Consequently, when you check the group products by group_id, all products that share the same group_id attribute are displayed as one product only in the search results. Still, all their variants, like colour or size, if defined as filters, are displayed in the filters.

Note that updating the group_id of an item will affect the grouping.

If you are indexing through API, make sure the value for group_id is a string.

Marking an Item As Group Leader

Follow the Leader

If there's an item with the field group_leader set to "true", that item will be chosen as the group representative in search results (if there are no other relevant sort criteria involved). All other items in the group must have the group_leader field set to "false". This way, the leader will be differentiated from the rest.

If you are using the API, you need to set a boolean value for group_leader. Currently, we accept a pure boolean or string, example: true, false, "true", "false".

Lastly, the field name could be in two formats:

  • Text Format

    Grouping items: For product type feeds, you can use the group ID, group_id. This will work for every data type (not just the product data type).

    Marking an item as the group leader: You use the group_leader field.

  • XML Format

    Grouping items: For product type feeds. You can use group_id. This will work for every data type (not just the product data type).

    Marking an item as the group leader: You need to use group_leader.

Grouping Product Variants for the Add to Cart

To enable product variant selection directly from the Add to Cart button, refer to the Add to Cart documentation. This guide explains how to display variants on the Product Card (whether you're using plugins or custom feed), and how to configure the display order of variant values.

If implementing with one of our plugins, then the behaviour will be:

We index both the parent and child products
(group leader and variant, respectively).

  • If products are grouped, the parent product acts as the leader and is displayed in the results.
  • However, if a specific SKU of a child product is searched for, we return the child product instead, since it was explicitly requested.
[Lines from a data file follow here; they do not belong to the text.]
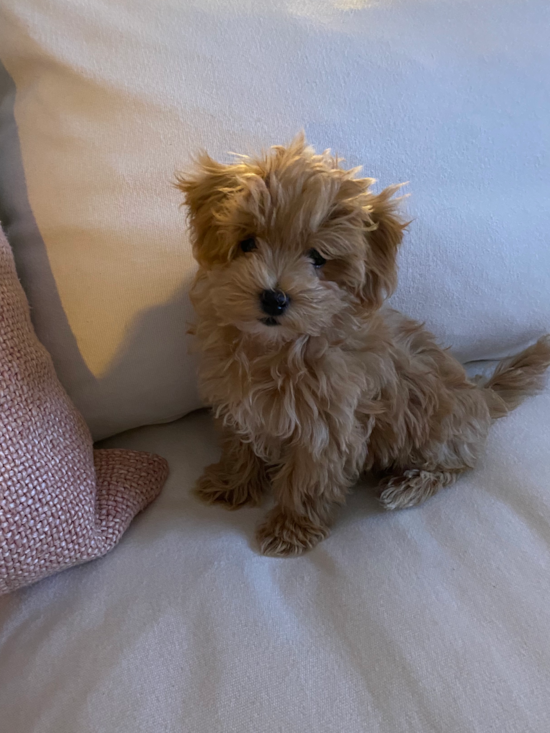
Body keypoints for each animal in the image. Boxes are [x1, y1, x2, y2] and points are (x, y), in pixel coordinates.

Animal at [178, 134, 550, 556]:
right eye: (247, 243)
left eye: (318, 258)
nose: (274, 298)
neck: (277, 347)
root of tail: (481, 396)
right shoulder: (238, 401)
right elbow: (241, 445)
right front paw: (232, 484)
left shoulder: (329, 424)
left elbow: (308, 479)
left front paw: (290, 528)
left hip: (439, 426)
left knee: (456, 465)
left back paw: (406, 487)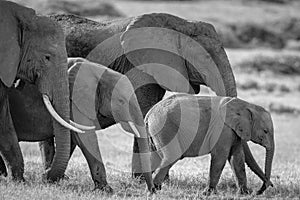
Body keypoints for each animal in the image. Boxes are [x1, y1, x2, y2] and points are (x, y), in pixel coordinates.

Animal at [4, 59, 155, 194]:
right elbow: (85, 137)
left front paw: (49, 177)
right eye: (121, 101)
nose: (151, 191)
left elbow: (73, 137)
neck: (99, 72)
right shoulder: (74, 102)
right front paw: (107, 190)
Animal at [45, 13, 266, 183]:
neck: (181, 24)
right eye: (205, 58)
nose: (264, 187)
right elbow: (142, 111)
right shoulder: (139, 65)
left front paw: (162, 180)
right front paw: (143, 179)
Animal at [145, 94, 274, 195]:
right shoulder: (223, 130)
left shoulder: (233, 132)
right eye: (265, 131)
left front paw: (244, 193)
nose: (258, 191)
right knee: (171, 156)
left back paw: (150, 189)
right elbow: (220, 157)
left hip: (156, 131)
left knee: (153, 157)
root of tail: (149, 114)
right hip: (165, 129)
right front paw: (208, 193)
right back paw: (155, 190)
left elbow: (237, 158)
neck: (246, 105)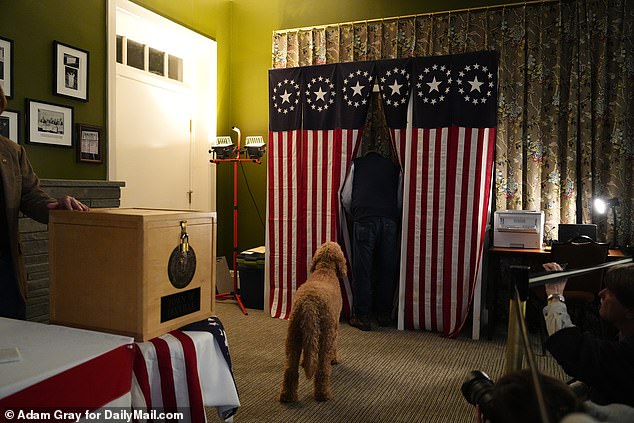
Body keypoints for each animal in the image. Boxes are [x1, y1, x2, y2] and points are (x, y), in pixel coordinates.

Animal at [278, 242, 346, 404]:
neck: (325, 269)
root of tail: (309, 304)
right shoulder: (334, 327)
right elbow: (334, 346)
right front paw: (334, 359)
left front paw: (304, 362)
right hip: (325, 334)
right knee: (322, 369)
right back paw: (323, 395)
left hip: (294, 335)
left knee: (290, 369)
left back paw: (287, 396)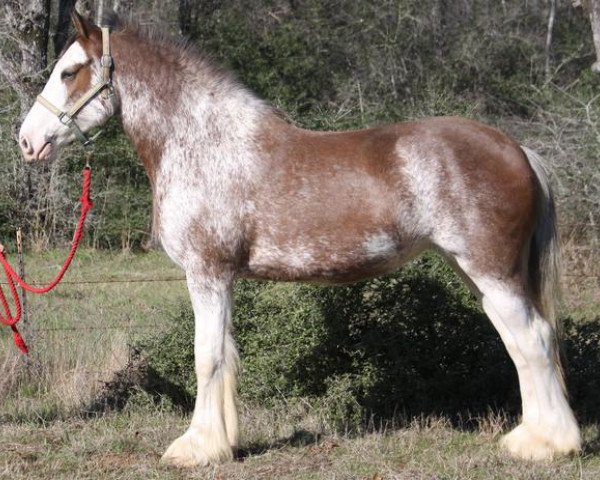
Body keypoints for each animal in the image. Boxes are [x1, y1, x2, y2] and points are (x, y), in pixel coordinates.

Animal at [17, 11, 580, 466]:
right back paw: (530, 437)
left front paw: (194, 449)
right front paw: (225, 443)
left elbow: (207, 356)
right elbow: (226, 354)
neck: (203, 142)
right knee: (518, 341)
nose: (26, 141)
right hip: (479, 274)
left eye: (69, 71)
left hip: (493, 271)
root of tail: (517, 149)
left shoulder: (207, 273)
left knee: (533, 339)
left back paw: (547, 445)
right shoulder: (223, 280)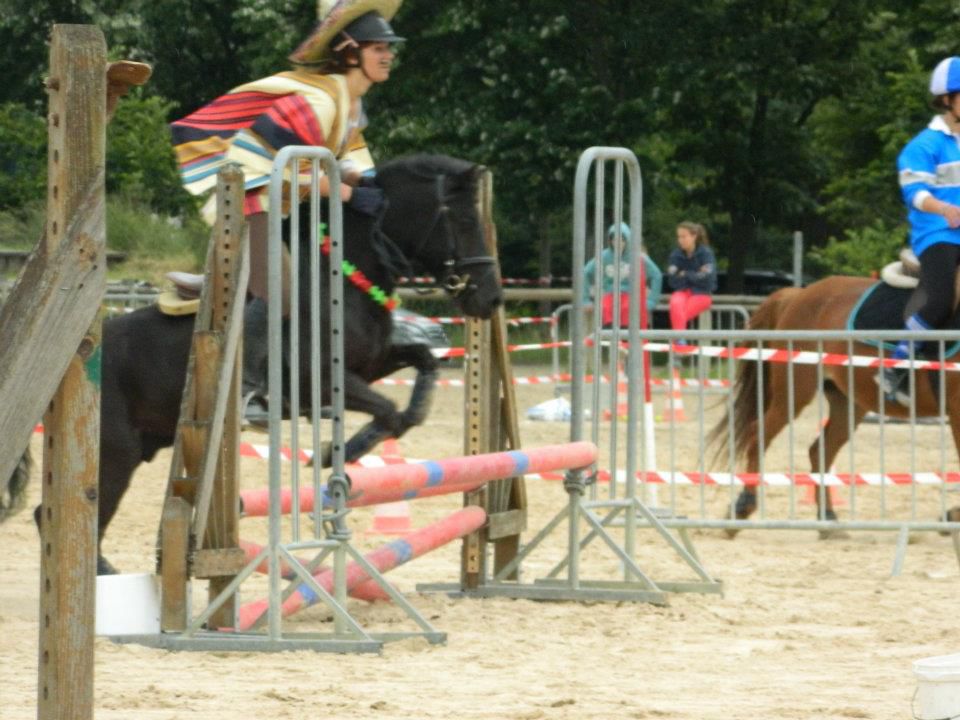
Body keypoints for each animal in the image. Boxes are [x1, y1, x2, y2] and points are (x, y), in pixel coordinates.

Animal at [56, 154, 503, 574]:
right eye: (465, 220)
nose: (491, 299)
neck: (343, 276)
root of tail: (75, 359)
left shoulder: (370, 364)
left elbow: (420, 374)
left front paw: (348, 451)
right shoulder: (318, 381)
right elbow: (389, 411)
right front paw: (336, 454)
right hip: (116, 452)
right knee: (77, 515)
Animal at [707, 276, 960, 534]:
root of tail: (797, 295)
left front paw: (951, 514)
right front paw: (952, 515)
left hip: (847, 402)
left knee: (821, 450)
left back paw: (827, 517)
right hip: (793, 393)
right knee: (758, 435)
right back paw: (743, 506)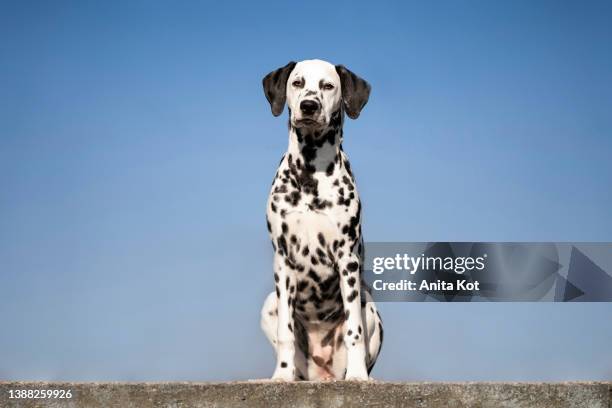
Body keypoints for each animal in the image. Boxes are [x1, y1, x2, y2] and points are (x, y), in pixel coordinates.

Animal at [258, 59, 382, 380]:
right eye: (297, 83)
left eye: (328, 85)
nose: (309, 106)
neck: (311, 172)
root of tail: (322, 373)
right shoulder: (283, 259)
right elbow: (286, 332)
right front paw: (282, 376)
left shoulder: (347, 259)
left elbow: (354, 330)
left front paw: (358, 376)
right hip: (269, 303)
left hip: (370, 306)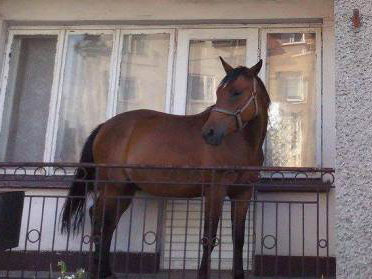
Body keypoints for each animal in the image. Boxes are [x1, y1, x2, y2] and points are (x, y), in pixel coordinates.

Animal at [61, 57, 270, 279]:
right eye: (218, 93)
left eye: (237, 92)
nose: (209, 133)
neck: (241, 143)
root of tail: (104, 126)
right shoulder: (215, 190)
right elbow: (209, 237)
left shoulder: (243, 193)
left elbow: (238, 238)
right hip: (113, 188)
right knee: (101, 221)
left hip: (124, 190)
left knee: (106, 223)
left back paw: (106, 271)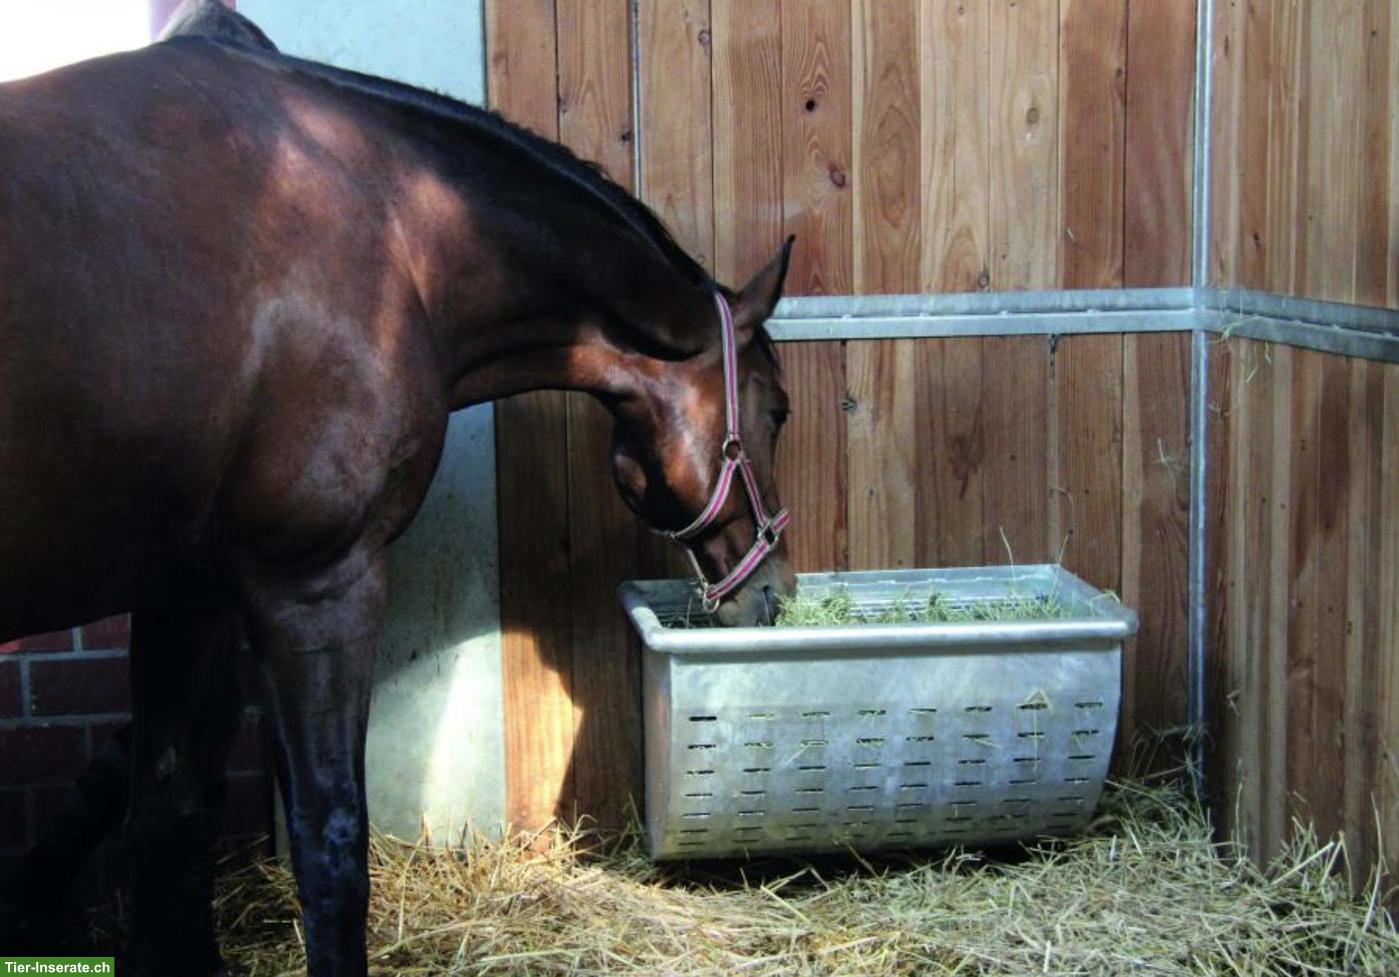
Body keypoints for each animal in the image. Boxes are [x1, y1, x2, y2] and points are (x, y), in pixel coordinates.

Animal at [0, 20, 795, 977]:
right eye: (778, 411)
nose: (773, 593)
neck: (391, 227)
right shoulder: (316, 585)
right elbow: (331, 839)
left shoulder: (185, 594)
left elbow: (166, 806)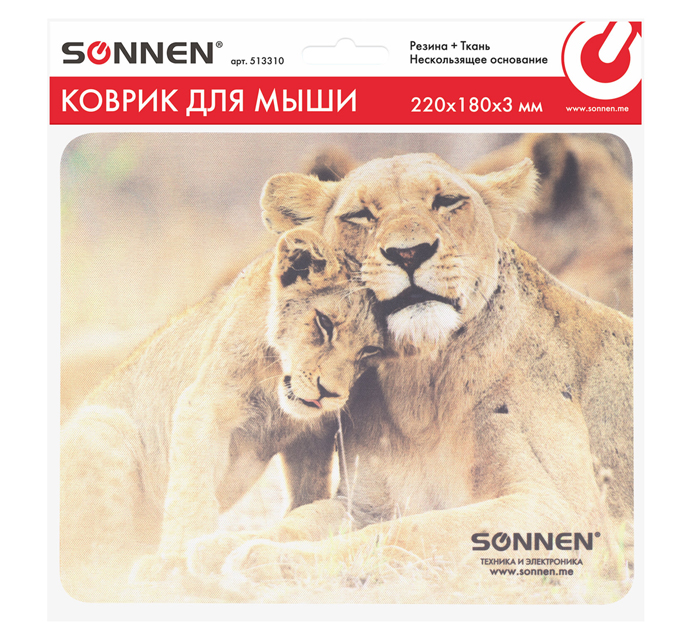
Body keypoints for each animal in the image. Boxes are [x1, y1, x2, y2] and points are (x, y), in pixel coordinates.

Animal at [59, 227, 385, 600]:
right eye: (324, 322)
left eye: (370, 350)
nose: (328, 393)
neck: (275, 381)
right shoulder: (202, 404)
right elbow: (192, 492)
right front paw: (175, 560)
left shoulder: (312, 435)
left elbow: (308, 492)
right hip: (100, 428)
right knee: (96, 563)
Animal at [187, 153, 633, 601]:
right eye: (361, 214)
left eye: (447, 201)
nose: (409, 253)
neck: (419, 384)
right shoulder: (363, 503)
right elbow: (300, 520)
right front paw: (207, 548)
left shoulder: (566, 512)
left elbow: (410, 531)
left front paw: (269, 560)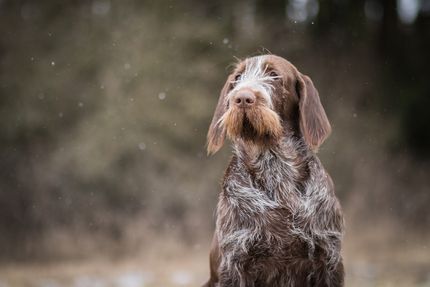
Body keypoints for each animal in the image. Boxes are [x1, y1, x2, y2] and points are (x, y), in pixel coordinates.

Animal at [203, 54, 344, 287]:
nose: (242, 98)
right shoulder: (234, 262)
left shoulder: (329, 258)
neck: (274, 165)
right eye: (238, 77)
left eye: (274, 75)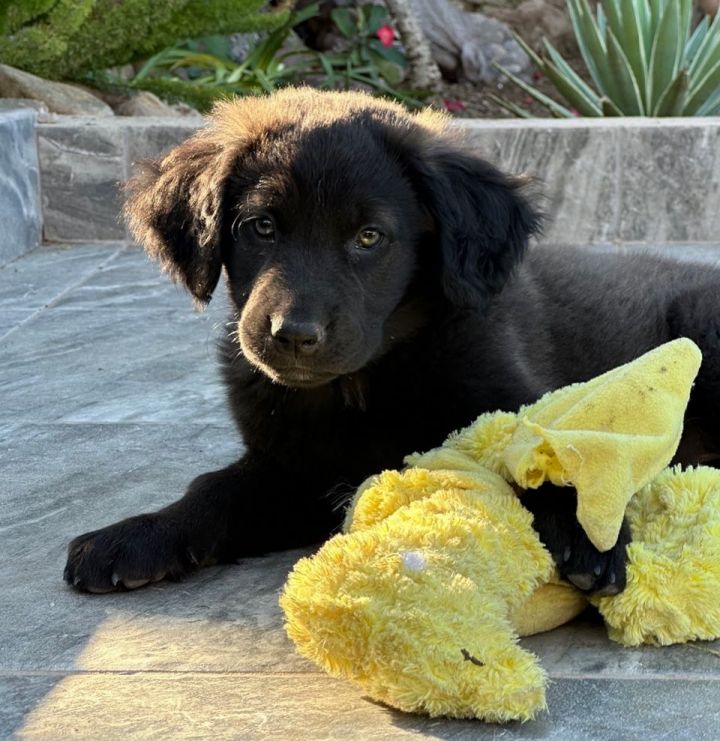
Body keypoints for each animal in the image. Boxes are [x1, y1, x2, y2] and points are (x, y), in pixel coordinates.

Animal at [64, 88, 716, 596]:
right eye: (261, 226)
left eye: (369, 237)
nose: (292, 335)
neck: (358, 388)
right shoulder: (291, 471)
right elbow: (213, 489)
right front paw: (138, 534)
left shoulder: (509, 396)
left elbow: (546, 446)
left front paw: (586, 531)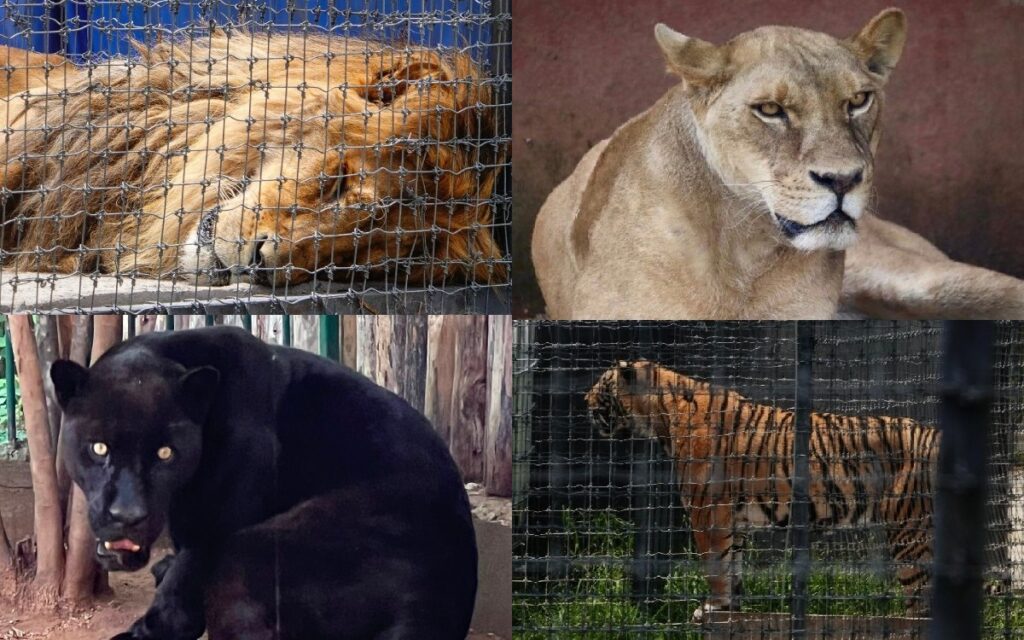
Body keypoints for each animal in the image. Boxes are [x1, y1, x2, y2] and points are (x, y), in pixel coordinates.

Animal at [584, 359, 939, 622]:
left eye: (602, 383)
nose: (583, 400)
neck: (660, 415)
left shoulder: (706, 511)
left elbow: (714, 564)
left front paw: (712, 607)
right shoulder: (734, 520)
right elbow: (732, 564)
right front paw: (731, 608)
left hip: (909, 531)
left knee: (922, 601)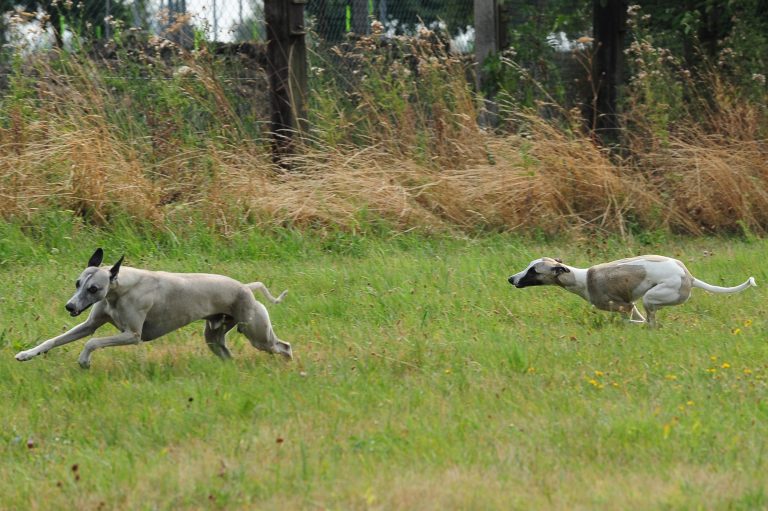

You can use the Excluded Results rule to hide the variants, that way your customers will only be able to find the product parent. However, there is no option to change the variant links from our side.

If you prefer to use always one single product, you will need to provide your own product data feed, and there will be no need to index variants.

Sorting Product Variants by best_price

Using the Relevance Criteria functionality allows you to dictate whether the smallest best_price should be the leader product to show on the layer.

When the products are grouped as one and the group_leader is “true” in the data feed, the price shown will be the price of the group_leader. If you need to change that order to be “lowest” to “highest” you can do it by configuring the best_price under the Search > Advanced Preferences > Relevance Criteria:

Follow the Leader

With that configuration, the price shown first will be the lowest value.

Variants Out Of Stock

You have the possibility to hide all “out of stock” products at once, see here! However, you might want to show the “out of stock” products down below on the search instead of hiding it.

Notice that, when the items are grouped together, and all variants are “out of stock”, the product will disappear entirely if you’re hiding the “out of stock” products.

When not all products are “out of stock”, using the Relevance Criteria over Availability will make sure you control which product comes first, ensuring always the display of the “in stock” products as an example.

If you have sorted the best_price to be lowest first (see Sorting Product Variants by best_price above), then, when sorting by availability, the first product shown will be the first available and the cheapest. Your relevance Criteria configuration should look like that:

Follow the Leader

This configuration is very sensitive, do not remove the Score and revert the changes if you notice any discrepancies on your search.